[Opening Dataset excerpts section]
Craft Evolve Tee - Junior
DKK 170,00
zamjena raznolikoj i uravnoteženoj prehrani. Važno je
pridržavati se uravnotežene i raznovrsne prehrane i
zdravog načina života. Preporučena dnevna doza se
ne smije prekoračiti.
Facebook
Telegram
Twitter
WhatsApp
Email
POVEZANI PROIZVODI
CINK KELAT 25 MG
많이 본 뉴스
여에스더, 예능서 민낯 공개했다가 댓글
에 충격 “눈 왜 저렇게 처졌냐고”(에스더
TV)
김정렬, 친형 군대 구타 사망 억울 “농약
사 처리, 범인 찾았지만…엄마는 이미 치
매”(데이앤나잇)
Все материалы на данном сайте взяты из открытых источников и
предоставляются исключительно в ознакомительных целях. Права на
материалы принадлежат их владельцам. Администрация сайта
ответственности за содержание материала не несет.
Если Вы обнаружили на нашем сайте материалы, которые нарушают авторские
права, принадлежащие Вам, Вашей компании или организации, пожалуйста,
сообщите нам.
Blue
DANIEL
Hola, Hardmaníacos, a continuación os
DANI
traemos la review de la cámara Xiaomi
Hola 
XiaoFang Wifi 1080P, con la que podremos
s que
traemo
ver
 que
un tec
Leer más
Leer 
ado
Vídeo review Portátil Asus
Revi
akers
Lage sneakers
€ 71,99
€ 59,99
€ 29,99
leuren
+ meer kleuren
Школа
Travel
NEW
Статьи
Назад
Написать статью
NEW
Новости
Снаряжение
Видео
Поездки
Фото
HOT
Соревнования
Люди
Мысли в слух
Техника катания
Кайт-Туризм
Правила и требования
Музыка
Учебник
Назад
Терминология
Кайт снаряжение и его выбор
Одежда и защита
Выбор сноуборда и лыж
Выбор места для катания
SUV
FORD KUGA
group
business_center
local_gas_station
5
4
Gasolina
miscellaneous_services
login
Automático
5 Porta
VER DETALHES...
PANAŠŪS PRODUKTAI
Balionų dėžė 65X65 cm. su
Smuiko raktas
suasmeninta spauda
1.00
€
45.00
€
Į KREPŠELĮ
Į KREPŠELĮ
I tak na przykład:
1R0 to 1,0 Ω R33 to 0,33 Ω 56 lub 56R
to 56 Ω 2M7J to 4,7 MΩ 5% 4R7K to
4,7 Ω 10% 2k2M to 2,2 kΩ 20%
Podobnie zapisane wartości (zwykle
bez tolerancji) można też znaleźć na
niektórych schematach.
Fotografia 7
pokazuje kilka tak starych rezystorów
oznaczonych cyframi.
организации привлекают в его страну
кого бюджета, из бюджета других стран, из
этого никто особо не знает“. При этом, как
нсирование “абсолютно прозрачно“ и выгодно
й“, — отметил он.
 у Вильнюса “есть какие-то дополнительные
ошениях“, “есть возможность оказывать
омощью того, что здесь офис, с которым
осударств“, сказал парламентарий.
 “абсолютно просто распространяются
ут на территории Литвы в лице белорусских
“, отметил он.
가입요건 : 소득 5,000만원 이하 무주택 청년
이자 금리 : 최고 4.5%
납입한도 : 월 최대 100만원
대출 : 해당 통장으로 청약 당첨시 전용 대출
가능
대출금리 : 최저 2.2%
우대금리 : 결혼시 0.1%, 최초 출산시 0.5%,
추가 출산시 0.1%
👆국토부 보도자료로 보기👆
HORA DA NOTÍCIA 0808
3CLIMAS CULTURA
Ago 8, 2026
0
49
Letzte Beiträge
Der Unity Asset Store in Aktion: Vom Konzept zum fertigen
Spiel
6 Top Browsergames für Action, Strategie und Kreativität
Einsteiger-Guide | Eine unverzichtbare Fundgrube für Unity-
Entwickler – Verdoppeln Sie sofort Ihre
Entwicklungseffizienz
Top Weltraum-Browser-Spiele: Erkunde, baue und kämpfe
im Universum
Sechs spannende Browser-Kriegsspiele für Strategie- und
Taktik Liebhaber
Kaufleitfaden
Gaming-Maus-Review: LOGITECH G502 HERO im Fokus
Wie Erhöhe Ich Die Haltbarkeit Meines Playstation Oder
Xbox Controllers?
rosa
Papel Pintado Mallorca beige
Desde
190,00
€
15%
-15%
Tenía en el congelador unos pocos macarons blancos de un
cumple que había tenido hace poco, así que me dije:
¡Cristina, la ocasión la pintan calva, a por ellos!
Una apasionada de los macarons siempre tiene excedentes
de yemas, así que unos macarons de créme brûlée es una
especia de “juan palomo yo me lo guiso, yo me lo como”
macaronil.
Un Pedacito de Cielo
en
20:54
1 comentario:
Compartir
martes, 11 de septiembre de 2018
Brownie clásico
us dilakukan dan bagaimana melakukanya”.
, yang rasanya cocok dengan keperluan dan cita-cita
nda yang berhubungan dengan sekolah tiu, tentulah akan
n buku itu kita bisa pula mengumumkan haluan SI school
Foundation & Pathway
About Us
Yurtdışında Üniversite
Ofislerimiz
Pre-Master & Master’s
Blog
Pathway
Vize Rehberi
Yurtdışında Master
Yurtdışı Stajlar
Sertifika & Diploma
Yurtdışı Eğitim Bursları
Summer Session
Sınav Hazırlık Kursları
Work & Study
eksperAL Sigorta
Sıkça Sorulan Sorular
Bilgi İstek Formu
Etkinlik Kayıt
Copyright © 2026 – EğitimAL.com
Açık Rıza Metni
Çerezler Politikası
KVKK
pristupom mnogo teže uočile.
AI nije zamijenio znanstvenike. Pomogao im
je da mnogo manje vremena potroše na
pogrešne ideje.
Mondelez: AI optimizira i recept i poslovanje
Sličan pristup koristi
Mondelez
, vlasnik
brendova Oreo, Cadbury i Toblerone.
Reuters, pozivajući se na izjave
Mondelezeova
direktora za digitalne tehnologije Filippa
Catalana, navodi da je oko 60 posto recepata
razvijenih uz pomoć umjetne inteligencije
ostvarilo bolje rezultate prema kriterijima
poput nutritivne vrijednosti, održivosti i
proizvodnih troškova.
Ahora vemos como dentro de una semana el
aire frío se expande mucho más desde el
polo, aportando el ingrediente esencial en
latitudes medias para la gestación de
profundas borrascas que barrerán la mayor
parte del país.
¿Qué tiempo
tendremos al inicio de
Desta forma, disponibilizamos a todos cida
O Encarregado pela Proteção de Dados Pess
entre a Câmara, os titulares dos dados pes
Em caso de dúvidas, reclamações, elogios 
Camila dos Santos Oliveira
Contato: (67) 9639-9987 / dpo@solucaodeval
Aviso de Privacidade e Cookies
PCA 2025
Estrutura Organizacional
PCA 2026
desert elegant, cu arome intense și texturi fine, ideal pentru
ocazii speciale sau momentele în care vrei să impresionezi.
[Closing Dataset excerpts section]
Assignment :: Set out every record in full, exactly as given.

Final answer ::
Craft Evolve Tee - Junior
DKK 170,00
zamjena raznolikoj i uravnoteženoj prehrani. Važno je
pridržavati se uravnotežene i raznovrsne prehrane i
zdravog načina života. Preporučena dnevna doza se
ne smije prekoračiti.
Facebook
Telegram
Twitter
WhatsApp
Email
POVEZANI PROIZVODI
CINK KELAT 25 MG
많이 본 뉴스
여에스더, 예능서 민낯 공개했다가 댓글
에 충격 “눈 왜 저렇게 처졌냐고”(에스더
TV)
김정렬, 친형 군대 구타 사망 억울 “농약
사 처리, 범인 찾았지만…엄마는 이미 치
매”(데이앤나잇)
Все материалы на данном сайте взяты из открытых источников и
предоставляются исключительно в ознакомительных целях. Права на
материалы принадлежат их владельцам. Администрация сайта
ответственности за содержание материала не несет.
Если Вы обнаружили на нашем сайте материалы, которые нарушают авторские
права, принадлежащие Вам, Вашей компании или организации, пожалуйста,
сообщите нам.
Blue
DANIEL
Hola, Hardmaníacos, a continuación os
DANI
traemos la review de la cámara Xiaomi
Hola 
XiaoFang Wifi 1080P, con la que podremos
s que
traemo
ver
 que
un tec
Leer más
Leer 
ado
Vídeo review Portátil Asus
Revi
akers
Lage sneakers
€ 71,99
€ 59,99
€ 29,99
leuren
+ meer kleuren
Школа
Travel
NEW
Статьи
Назад
Написать статью
NEW
Новости
Снаряжение
Видео
Поездки
Фото
HOT
Соревнования
Люди
Мысли в слух
Техника катания
Кайт-Туризм
Правила и требования
Музыка
Учебник
Назад
Терминология
Кайт снаряжение и его выбор
Одежда и защита
Выбор сноуборда и лыж
Выбор места для катания
SUV
FORD KUGA
group
business_center
local_gas_station
5
4
Gasolina
miscellaneous_services
login
Automático
5 Porta
VER DETALHES...
PANAŠŪS PRODUKTAI
Balionų dėžė 65X65 cm. su
Smuiko raktas
suasmeninta spauda
1.00
€
45.00
€
Į KREPŠELĮ
Į KREPŠELĮ
I tak na przykład:
1R0 to 1,0 Ω R33 to 0,33 Ω 56 lub 56R
to 56 Ω 2M7J to 4,7 MΩ 5% 4R7K to
4,7 Ω 10% 2k2M to 2,2 kΩ 20%
Podobnie zapisane wartości (zwykle
bez tolerancji) można też znaleźć na
niektórych schematach.
Fotografia 7
pokazuje kilka tak starych rezystorów
oznaczonych cyframi.
организации привлекают в его страну
кого бюджета, из бюджета других стран, из
этого никто особо не знает“. При этом, как
нсирование “абсолютно прозрачно“ и выгодно
й“, — отметил он.
 у Вильнюса “есть какие-то дополнительные
ошениях“, “есть возможность оказывать
омощью того, что здесь офис, с которым
осударств“, сказал парламентарий.
 “абсолютно просто распространяются
ут на территории Литвы в лице белорусских
“, отметил он.
가입요건 : 소득 5,000만원 이하 무주택 청년
이자 금리 : 최고 4.5%
납입한도 : 월 최대 100만원
대출 : 해당 통장으로 청약 당첨시 전용 대출
가능
대출금리 : 최저 2.2%
우대금리 : 결혼시 0.1%, 최초 출산시 0.5%,
추가 출산시 0.1%
👆국토부 보도자료로 보기👆
HORA DA NOTÍCIA 0808
3CLIMAS CULTURA
Ago 8, 2026
0
49
Letzte Beiträge
Der Unity Asset Store in Aktion: Vom Konzept zum fertigen
Spiel
6 Top Browsergames für Action, Strategie und Kreativität
Einsteiger-Guide | Eine unverzichtbare Fundgrube für Unity-
Entwickler – Verdoppeln Sie sofort Ihre
Entwicklungseffizienz
Top Weltraum-Browser-Spiele: Erkunde, baue und kämpfe
im Universum
Sechs spannende Browser-Kriegsspiele für Strategie- und
Taktik Liebhaber
Kaufleitfaden
Gaming-Maus-Review: LOGITECH G502 HERO im Fokus
Wie Erhöhe Ich Die Haltbarkeit Meines Playstation Oder
Xbox Controllers?
rosa
Papel Pintado Mallorca beige
Desde
190,00
€
15%
-15%
Tenía en el congelador unos pocos macarons blancos de un
cumple que había tenido hace poco, así que me dije:
¡Cristina, la ocasión la pintan calva, a por ellos!
Una apasionada de los macarons siempre tiene excedentes
de yemas, así que unos macarons de créme brûlée es una
especia de “juan palomo yo me lo guiso, yo me lo como”
macaronil.
Un Pedacito de Cielo
en
20:54
1 comentario:
Compartir
martes, 11 de septiembre de 2018
Brownie clásico
us dilakukan dan bagaimana melakukanya”.
, yang rasanya cocok dengan keperluan dan cita-cita
nda yang berhubungan dengan sekolah tiu, tentulah akan
n buku itu kita bisa pula mengumumkan haluan SI school
Foundation & Pathway
About Us
Yurtdışında Üniversite
Ofislerimiz
Pre-Master & Master’s
Blog
Pathway
Vize Rehberi
Yurtdışında Master
Yurtdışı Stajlar
Sertifika & Diploma
Yurtdışı Eğitim Bursları
Summer Session
Sınav Hazırlık Kursları
Work & Study
eksperAL Sigorta
Sıkça Sorulan Sorular
Bilgi İstek Formu
Etkinlik Kayıt
Copyright © 2026 – EğitimAL.com
Açık Rıza Metni
Çerezler Politikası
KVKK
pristupom mnogo teže uočile.
AI nije zamijenio znanstvenike. Pomogao im
je da mnogo manje vremena potroše na
pogrešne ideje.
Mondelez: AI optimizira i recept i poslovanje
Sličan pristup koristi
Mondelez
, vlasnik
brendova Oreo, Cadbury i Toblerone.
Reuters, pozivajući se na izjave
Mondelezeova
direktora za digitalne tehnologije Filippa
Catalana, navodi da je oko 60 posto recepata
razvijenih uz pomoć umjetne inteligencije
ostvarilo bolje rezultate prema kriterijima
poput nutritivne vrijednosti, održivosti i
proizvodnih troškova.
Ahora vemos como dentro de una semana el
aire frío se expande mucho más desde el
polo, aportando el ingrediente esencial en
latitudes medias para la gestación de
profundas borrascas que barrerán la mayor
parte del país.
¿Qué tiempo
tendremos al inicio de
Desta forma, disponibilizamos a todos cida
O Encarregado pela Proteção de Dados Pess
entre a Câmara, os titulares dos dados pes
Em caso de dúvidas, reclamações, elogios 
Camila dos Santos Oliveira
Contato: (67) 9639-9987 / dpo@solucaodeval
Aviso de Privacidade e Cookies
PCA 2025
Estrutura Organizacional
PCA 2026
desert elegant, cu arome intense și texturi fine, ideal pentru
ocazii speciale sau momentele în care vrei să impresionezi.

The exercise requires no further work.